## What this task involves:
If a line of the listing contains the string "Хлеб", return that line.

## Supplied records:

- Opening Delimiter -

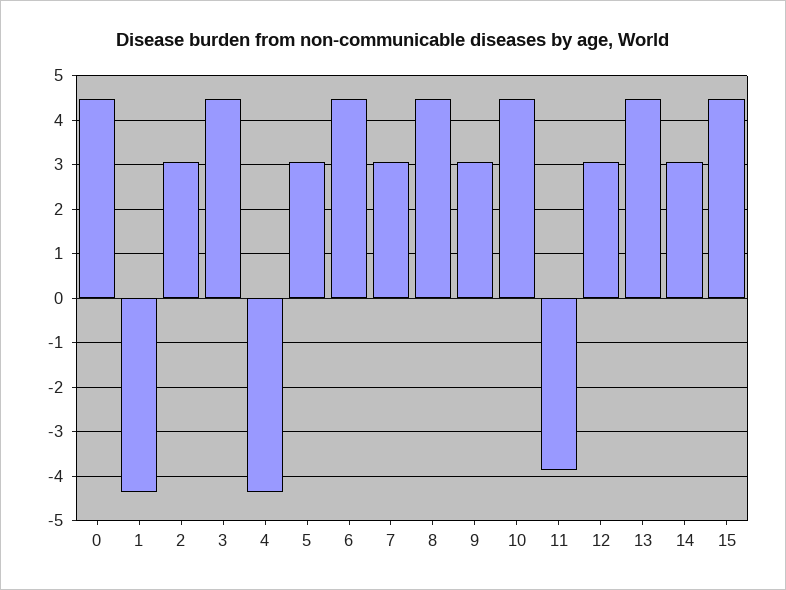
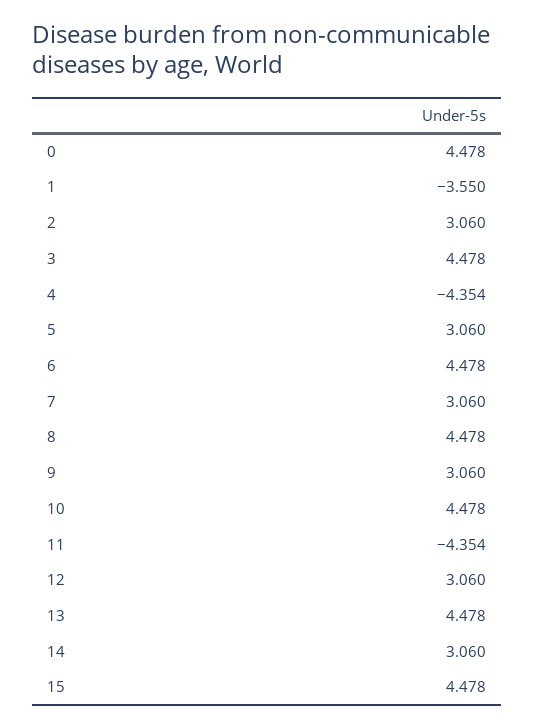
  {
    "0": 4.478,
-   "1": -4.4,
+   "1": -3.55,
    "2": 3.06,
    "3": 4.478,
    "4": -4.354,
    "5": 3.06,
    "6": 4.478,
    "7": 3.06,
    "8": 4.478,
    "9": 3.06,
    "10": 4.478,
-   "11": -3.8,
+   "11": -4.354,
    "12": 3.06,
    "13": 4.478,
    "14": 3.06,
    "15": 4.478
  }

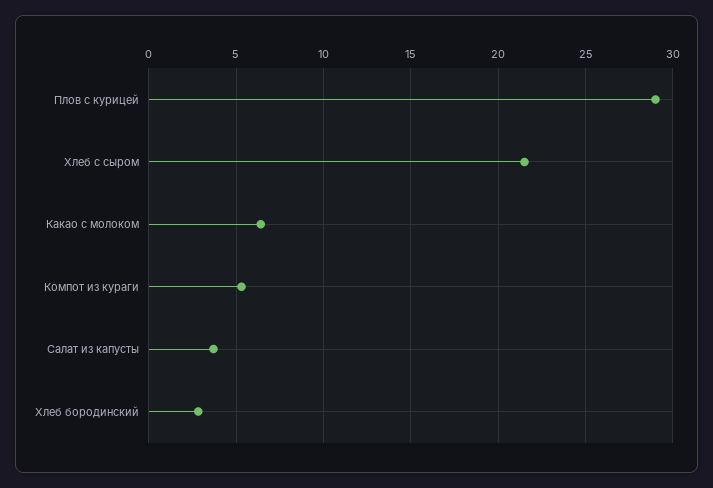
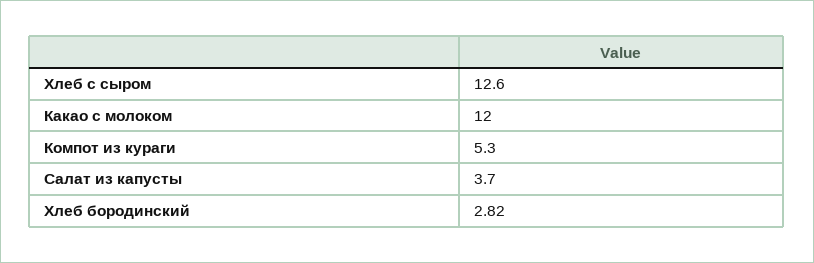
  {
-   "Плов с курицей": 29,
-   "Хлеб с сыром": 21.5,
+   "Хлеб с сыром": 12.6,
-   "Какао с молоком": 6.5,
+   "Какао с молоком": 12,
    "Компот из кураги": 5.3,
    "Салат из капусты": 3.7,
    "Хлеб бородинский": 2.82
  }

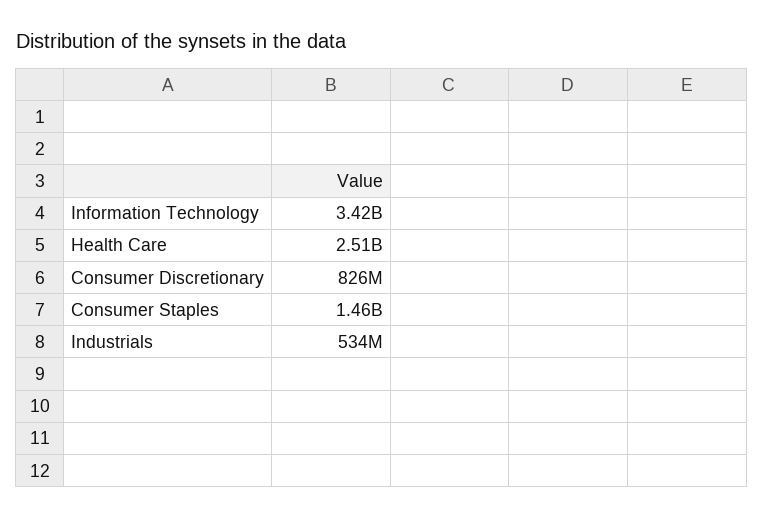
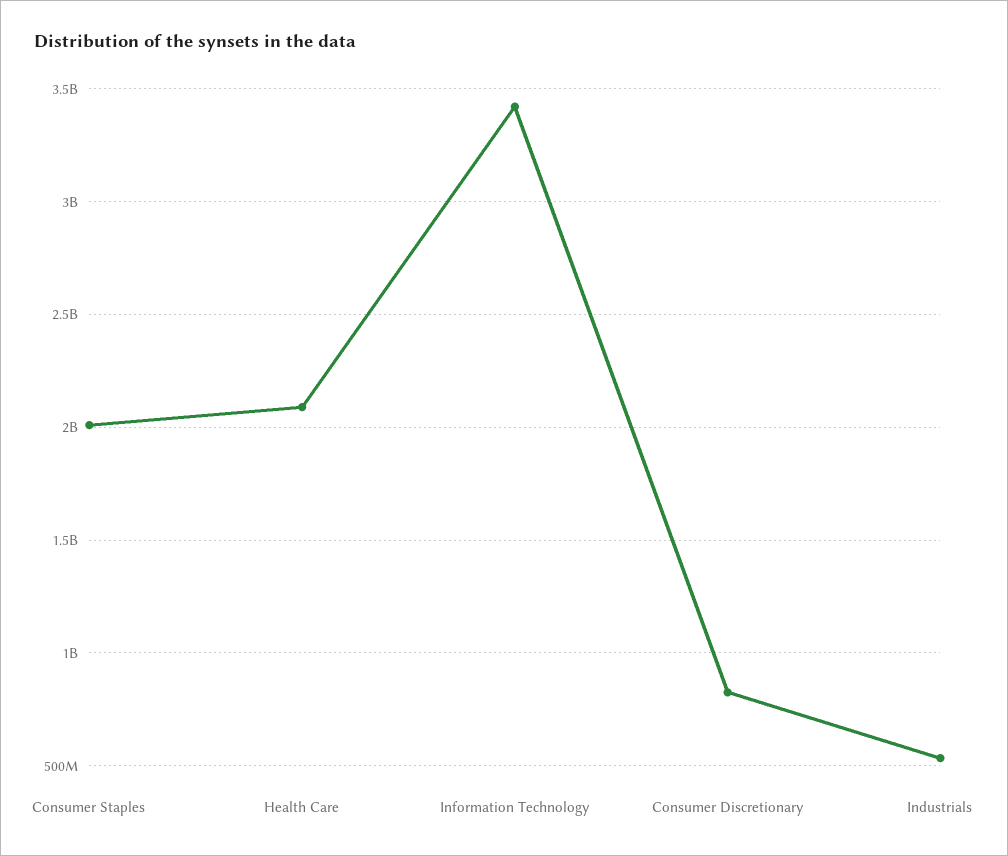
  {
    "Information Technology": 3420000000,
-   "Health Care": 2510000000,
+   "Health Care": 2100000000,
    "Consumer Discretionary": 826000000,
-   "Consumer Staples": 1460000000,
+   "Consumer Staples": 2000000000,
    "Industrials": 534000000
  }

- Closing Delimiter -

## Answer to the exercise:
-   "Хлеб с сыром": 21.5,
+   "Хлеб с сыром": 12.6,
    "Хлеб бородинский": 2.82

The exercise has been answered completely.